[isaachall]

The Recurly.js library dramatically reduces PCI compliance scope because the sensitive cardholder data does not pass thru your servers. There's a lot of additional PCI compliance issues when the credit card numbers pass thru your server, even if it only resides in memory during the request. Instead, the data is sent directly from the web browser to Recurly, who is PCI Level 1 Compliant.

Obviously, you still have to maintain a secure web server regardless of how you collect payments. That means protecting your users from cross site scripting.

[trungonnews]

You're missing the point.

While the user is entering the credit card number, there's a chance that someone can intercept and steal the CC.

You can easily solve this problem by putting the credit card form inside your own iframe. :)

[tptacek]

Madness. Are users expected to check the DOM tree before they type their credit card details in to make sure they're sending their info to the iframe they expect to?

The rule should be: if your app has a credit card form under its own banner, the whole thing is implicated for PCI assessments. But that's not the rule.

[robfig]

PCI Compliance is about protecting consumers from third parties, not from the merchant.

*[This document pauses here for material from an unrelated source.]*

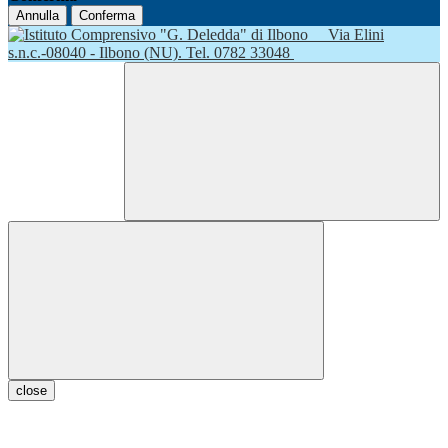
Annulla
Conferma
Via Elini
s.n.c.-08040 - Ilbono (NU). Tel. 0782 33048
close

As part of Compliance, the merchant attests that he never handles the cardholder information, and that closes off huge portions of it.

[drivebyacct2]

... which thus precludes the security (and thus simplicity) aspect of Recurly.js.

[pbreit]

Recurly still supports hosted payment pages in which case the merchant doesn't need SSL.

As far as I know, Recurly and Stripe are the only two processors providing JavaScript libraries to tokenize credit card information such that merchants do not handle the credit card information that suscepts them to PCI compliance.

[trungonnews]

socialgold had a similar product before google acquired it.